• _Assignment_:
Go to the line containing "focal_mm: 200" in the material below. From there to the end, retype every line exactly and drop the pictures.

▼▼▼

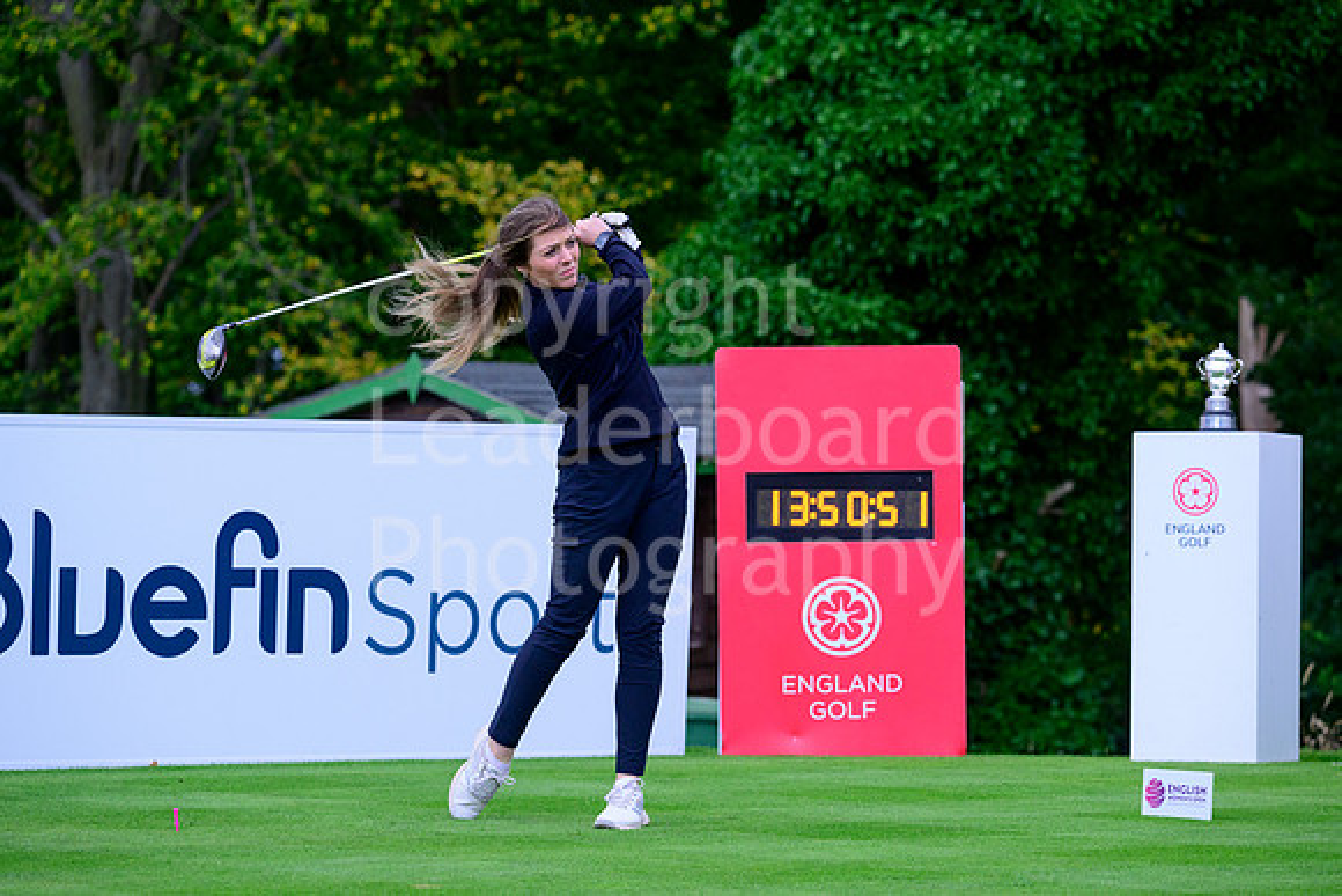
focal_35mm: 185
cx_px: 671
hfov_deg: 11.1
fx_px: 6898
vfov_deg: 7.4
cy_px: 448
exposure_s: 1/1250
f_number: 6.3
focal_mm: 185
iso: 1600
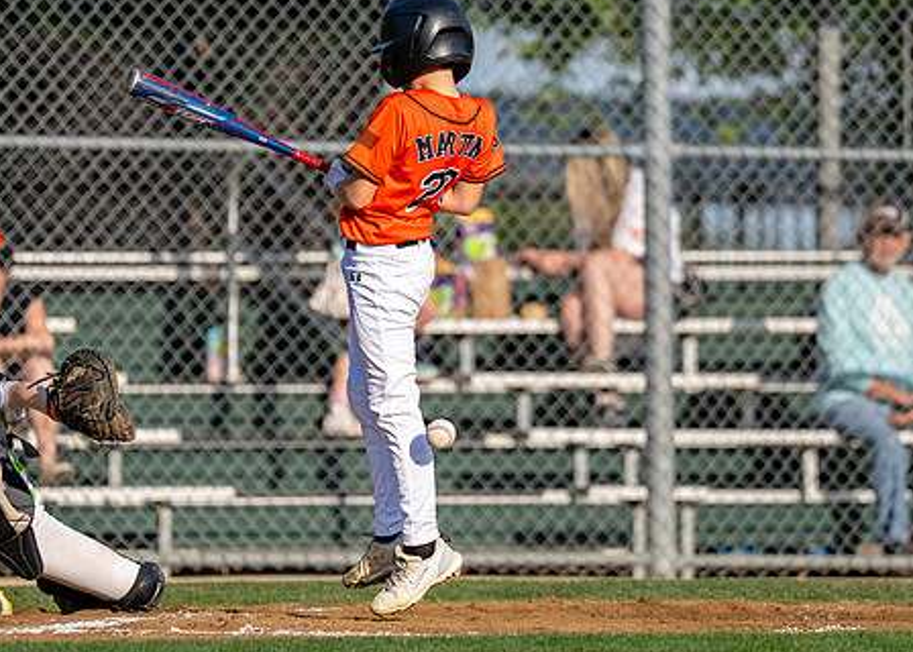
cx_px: 506
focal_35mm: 411
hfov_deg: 4.9
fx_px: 10657
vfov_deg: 3.5
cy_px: 252
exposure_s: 1/2500
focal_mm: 200
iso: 160
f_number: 2.8
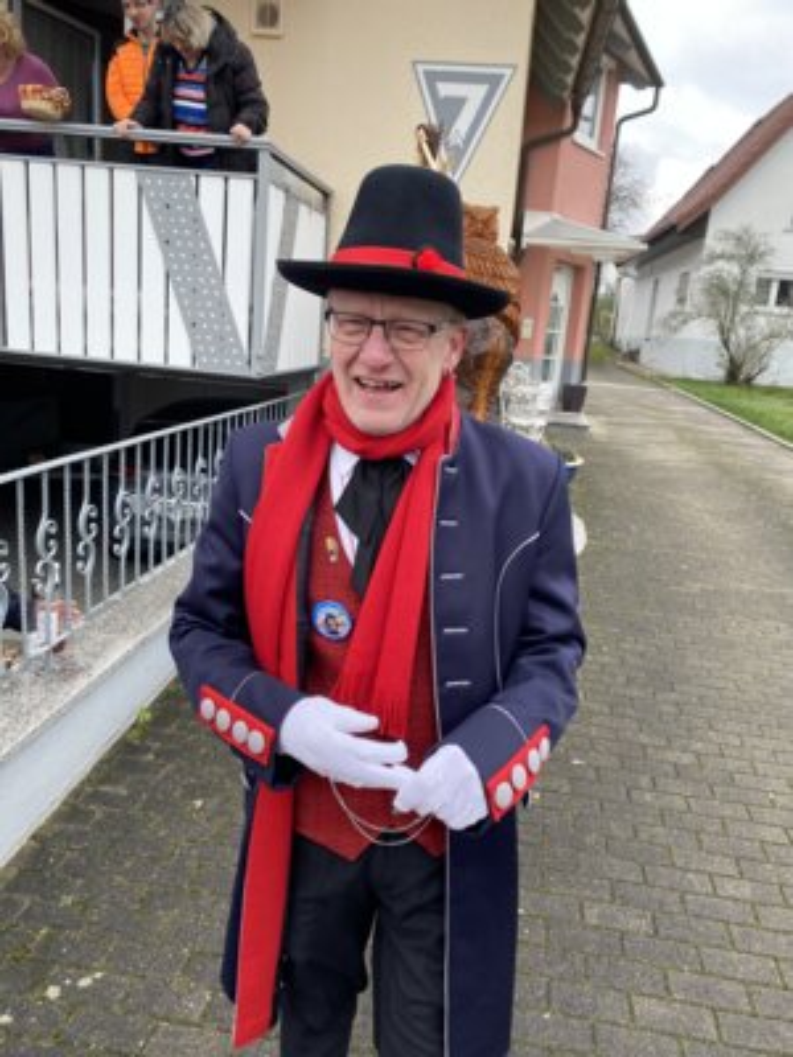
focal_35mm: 26
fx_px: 794
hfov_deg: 53.1
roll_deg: -4.2
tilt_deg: -13.0
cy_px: 528
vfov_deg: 67.3
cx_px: 396
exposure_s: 1/146
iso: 32
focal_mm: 4.25
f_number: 1.8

▲▲▲

• _Task output_:
focal_mm: 200
iso: 160
f_number: 2.8
focal_35mm: 26
fx_px: 794
hfov_deg: 53.1
roll_deg: -4.2
tilt_deg: -13.0
cy_px: 528
vfov_deg: 67.3
cx_px: 396
exposure_s: 1/146
iso: 32
focal_mm: 4.25
f_number: 1.8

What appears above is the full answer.